Il D.Lgs 36/2023 negli articoli da 94 a 98 disciplina una serie di requisiti volti a determinare la stessa capacità di agire degli operatori economici quando si relazionano con la PA, la cui assenza comporta la conseguenza dell’esclusione (automatica o discrezionale).
Pertanto, gli operatori economici debbono possedere concretamente i requisiti necessari, altrimenti nemmeno possono sottoscrivere il contratto.
Ecco perché le stazioni appaltanti debbono sempre e comunque verificare i requisiti dichiarati. Il Dgue consente di gestire egualmente le gare fino alla conclusione. Ma, l’aggiudicazione è emanabile solo a seguito della piena e completa verifica dei requisiti del primo in graduatoria, per evitare il rischio di contrattare con un soggetto privo dei requisiti soggettivi necessari.
Quanto affermato è una ricostruzione dottrinale, un’opinione? No. Lo stabilisce l’articolo 99, del codice: 
“La stazione appaltante verifica l’assenza di cause di esclusione automatiche di cui all’articolo 94 attraverso la consultazione del fascicolo virtuale dell’operatore economico di cui all’articolo 24, la consultazione degli altri documenti allegati dall’operatore economico, nonché tramite l’interoperabilità con la piattaforma digitale nazionale dati di cui all’articolo 50-ter del codice dell'amministrazione digitale, di cui al decreto legislativo 7 marzo 2005, n. 82 e con le banche dati delle pubbliche amministrazioni.
2. La stazione appaltante, con le medesime modalità di cui al comma 1, verifica l’assenza delle cause di esclusione non automatica di cui all’articolo 95, e il possesso dei requisiti di partecipazione di cui agli articoli 100 e 103.

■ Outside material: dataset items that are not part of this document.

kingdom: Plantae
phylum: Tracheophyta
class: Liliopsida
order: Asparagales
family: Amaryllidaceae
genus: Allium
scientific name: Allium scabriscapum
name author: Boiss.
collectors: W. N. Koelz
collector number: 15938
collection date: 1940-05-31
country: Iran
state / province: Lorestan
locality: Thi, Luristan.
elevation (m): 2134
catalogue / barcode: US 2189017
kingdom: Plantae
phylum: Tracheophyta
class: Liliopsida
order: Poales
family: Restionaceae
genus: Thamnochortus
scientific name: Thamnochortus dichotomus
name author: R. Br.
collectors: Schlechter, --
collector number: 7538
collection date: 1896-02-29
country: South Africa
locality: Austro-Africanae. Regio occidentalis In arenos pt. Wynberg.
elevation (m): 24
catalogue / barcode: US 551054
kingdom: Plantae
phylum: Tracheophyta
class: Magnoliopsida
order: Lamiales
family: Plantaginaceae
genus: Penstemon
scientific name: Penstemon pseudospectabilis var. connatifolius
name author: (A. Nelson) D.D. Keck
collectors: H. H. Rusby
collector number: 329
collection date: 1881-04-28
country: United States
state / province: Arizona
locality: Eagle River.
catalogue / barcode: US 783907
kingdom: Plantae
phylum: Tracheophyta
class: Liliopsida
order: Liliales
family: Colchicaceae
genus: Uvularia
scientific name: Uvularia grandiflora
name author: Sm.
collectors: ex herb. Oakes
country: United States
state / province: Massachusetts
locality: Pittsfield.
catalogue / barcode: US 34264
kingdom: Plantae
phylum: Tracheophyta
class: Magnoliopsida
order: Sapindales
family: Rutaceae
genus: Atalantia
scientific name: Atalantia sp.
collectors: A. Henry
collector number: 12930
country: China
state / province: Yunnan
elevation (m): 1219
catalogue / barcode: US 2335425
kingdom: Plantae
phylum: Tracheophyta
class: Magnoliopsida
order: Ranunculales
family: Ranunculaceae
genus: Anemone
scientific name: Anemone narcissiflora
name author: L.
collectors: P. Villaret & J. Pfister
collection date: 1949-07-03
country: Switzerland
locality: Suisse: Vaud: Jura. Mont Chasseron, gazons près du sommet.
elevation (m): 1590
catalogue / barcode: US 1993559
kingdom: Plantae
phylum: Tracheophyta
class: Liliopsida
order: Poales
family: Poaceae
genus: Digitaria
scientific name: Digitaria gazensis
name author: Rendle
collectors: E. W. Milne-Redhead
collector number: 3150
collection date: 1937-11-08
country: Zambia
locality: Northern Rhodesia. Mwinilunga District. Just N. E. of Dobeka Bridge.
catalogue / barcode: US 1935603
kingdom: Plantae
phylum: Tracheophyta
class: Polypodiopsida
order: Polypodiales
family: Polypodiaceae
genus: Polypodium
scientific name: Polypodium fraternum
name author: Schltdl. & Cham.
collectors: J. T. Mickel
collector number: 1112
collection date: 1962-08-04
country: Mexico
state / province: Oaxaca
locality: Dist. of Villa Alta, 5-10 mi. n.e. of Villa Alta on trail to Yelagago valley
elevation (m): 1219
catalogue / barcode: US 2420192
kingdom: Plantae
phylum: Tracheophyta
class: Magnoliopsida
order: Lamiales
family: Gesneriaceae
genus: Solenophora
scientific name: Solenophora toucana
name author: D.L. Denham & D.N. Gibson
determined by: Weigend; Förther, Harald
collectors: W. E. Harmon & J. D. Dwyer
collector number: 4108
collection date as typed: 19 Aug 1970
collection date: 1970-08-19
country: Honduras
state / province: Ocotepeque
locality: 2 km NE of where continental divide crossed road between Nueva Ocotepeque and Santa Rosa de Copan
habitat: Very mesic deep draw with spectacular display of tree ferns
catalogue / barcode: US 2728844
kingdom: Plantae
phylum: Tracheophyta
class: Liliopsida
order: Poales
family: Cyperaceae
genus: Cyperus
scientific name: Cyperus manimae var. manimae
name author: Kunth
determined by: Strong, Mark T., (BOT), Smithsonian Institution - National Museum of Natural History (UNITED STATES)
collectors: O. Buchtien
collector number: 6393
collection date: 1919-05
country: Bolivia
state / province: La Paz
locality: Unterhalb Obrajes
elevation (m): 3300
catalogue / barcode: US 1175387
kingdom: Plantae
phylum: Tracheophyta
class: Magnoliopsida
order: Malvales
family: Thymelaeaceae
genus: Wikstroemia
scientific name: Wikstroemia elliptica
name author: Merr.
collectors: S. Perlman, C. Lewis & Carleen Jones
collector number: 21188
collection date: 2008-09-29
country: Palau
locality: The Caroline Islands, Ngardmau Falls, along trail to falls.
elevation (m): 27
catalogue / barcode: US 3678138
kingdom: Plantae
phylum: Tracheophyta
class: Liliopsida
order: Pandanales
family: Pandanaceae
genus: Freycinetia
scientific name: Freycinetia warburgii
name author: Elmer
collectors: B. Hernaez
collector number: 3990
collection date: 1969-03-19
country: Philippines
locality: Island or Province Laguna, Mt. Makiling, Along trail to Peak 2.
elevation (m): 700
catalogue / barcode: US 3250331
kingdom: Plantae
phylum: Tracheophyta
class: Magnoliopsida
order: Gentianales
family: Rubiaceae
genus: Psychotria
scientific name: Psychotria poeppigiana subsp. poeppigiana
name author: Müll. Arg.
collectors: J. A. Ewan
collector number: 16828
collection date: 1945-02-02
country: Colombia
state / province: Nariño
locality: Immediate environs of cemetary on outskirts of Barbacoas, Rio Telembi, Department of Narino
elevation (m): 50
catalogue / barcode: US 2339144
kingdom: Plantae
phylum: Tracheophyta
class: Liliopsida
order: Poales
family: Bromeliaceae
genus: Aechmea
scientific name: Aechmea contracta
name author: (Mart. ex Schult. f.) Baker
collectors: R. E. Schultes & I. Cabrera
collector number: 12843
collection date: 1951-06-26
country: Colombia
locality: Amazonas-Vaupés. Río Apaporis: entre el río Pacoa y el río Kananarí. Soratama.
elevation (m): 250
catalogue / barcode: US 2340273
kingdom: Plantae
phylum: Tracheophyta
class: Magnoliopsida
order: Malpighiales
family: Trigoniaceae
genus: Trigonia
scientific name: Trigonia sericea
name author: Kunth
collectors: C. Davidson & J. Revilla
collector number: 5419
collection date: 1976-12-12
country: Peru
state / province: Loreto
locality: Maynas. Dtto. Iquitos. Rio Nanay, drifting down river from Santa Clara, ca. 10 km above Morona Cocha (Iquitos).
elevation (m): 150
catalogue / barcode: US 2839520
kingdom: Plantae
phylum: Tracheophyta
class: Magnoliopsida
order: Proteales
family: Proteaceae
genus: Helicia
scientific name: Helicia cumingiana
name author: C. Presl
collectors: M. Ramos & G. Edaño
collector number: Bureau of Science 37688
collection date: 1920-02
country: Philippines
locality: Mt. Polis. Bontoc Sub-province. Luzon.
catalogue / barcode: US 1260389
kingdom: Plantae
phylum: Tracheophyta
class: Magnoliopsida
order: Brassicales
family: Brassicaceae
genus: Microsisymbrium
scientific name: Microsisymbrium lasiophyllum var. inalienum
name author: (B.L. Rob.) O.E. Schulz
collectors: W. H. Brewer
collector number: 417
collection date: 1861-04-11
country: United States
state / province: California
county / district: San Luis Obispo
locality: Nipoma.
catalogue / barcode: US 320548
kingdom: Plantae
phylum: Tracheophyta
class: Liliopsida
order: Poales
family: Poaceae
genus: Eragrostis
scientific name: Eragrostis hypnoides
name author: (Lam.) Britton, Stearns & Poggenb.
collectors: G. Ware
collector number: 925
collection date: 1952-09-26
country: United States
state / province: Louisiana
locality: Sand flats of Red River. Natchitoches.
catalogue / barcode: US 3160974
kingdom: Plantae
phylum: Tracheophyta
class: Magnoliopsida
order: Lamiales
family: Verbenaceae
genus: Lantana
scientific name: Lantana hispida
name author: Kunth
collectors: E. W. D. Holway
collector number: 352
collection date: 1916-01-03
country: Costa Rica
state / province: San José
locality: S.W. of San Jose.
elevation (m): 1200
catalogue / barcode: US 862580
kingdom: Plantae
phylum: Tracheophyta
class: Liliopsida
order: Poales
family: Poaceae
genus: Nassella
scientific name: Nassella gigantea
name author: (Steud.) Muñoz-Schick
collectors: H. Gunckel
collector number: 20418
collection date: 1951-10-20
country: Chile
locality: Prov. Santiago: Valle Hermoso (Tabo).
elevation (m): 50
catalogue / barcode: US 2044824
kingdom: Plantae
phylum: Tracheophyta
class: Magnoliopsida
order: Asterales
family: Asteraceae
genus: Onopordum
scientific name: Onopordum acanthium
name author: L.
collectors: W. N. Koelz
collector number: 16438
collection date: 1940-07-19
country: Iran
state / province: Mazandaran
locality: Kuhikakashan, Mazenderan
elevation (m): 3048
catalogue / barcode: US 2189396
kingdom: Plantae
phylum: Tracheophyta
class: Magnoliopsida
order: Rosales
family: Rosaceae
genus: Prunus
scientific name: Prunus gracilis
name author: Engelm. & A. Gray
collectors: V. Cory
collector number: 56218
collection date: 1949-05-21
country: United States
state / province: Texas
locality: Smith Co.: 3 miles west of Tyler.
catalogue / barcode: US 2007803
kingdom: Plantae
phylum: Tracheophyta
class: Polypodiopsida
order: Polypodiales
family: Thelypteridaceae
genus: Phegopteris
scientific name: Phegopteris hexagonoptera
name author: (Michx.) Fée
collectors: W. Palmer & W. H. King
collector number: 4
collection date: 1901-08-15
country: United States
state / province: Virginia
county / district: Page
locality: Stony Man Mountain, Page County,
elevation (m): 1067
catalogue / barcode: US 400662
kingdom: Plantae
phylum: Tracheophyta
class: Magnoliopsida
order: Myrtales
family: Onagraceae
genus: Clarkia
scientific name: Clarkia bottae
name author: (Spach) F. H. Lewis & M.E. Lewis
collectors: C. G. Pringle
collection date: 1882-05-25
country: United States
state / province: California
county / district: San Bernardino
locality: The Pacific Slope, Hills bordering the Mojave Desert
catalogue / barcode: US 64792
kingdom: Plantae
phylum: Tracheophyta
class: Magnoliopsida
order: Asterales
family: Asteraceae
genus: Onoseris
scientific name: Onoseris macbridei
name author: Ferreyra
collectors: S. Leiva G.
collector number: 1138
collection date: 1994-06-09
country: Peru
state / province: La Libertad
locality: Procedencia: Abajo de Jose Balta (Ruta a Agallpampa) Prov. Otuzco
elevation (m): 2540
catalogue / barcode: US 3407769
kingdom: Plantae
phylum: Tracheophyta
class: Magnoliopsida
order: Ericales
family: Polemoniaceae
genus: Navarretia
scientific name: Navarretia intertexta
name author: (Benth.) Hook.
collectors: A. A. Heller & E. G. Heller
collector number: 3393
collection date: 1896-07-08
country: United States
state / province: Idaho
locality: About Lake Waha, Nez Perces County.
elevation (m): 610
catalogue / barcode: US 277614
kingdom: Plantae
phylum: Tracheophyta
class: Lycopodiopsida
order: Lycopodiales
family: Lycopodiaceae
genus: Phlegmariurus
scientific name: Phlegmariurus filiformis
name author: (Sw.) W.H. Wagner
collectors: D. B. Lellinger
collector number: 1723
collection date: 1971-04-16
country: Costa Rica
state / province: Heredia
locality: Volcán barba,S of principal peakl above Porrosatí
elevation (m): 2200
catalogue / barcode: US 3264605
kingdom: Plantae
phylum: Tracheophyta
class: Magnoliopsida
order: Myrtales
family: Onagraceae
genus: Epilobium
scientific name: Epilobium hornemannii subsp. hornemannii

3. Agli operatori economici non possono essere richiesti documenti che comprovano il possesso dei requisiti di partecipazione o altra documentazione utile ai fini dell’aggiudicazione, se questi sono presenti nel fascicolo virtuale dell’operatore economico, sono già in possesso della stazione appaltante, per effetto di una precedente aggiudicazione o conclusione di un accordo quadro, ovvero possono essere acquisiti tramite interoperabilità con la piattaforma digitale nazionale dati di cui all’articolo 50-ter del codice di cui al decreto legislativo n. 82 del 2005 e con le banche dati delle pubbliche amministrazioni”
.
La disposizione particolare per il sistema degli appalti, allora, rende inoperante per questo ambiente l’articolo 71, comma 1, del d.P.R. 445/2000 e non consente verifiche a campione.
Sul punto, la giurisprudenza (Tar Lazio, Roma, sentenza 7484/2004) non ha mai avuto alcun dubbio: il possesso dei requisiti morali, più di quanto possa accadere per tutti gli altri – che difficilmente mutano in modo radicale nel periodo di validità dell’attestazione SOA – , è invece soggetto ad eventi, imprevedibili all’atto del rilascio di tale certificazione, che possono influire sull’affidabilità morale dell’impresa e dei suoi dirigenti e che sono tali da giustificare un duplice accertamento, all’atto del rilascio dell’attestazione ed al momento della partecipazione a ciascuna gara d’appalto. La ragione di ciò è evidente: la certificazione SOA non è idonea ad assolvere ogni onere attestativo, compreso quello dei requisiti morali e professionali, perché di ciò non parla l’art. 1, c. 3 del DPR 34/2000, in virtù del quale, infatti, quanto attestato dalla SOA è necessario e sufficiente a certificare soltanto la capacità tecnica ed economico-finanziaria dell’impresa. Spetta, invece, alla stazione appaltante verificare, di volta in volta e senza possibilità di deroghe, con gli opportuni apprezzamenti in merito alla rilevanza dei fatti riscontrati, la sussistenza concreta degli altri requisiti”.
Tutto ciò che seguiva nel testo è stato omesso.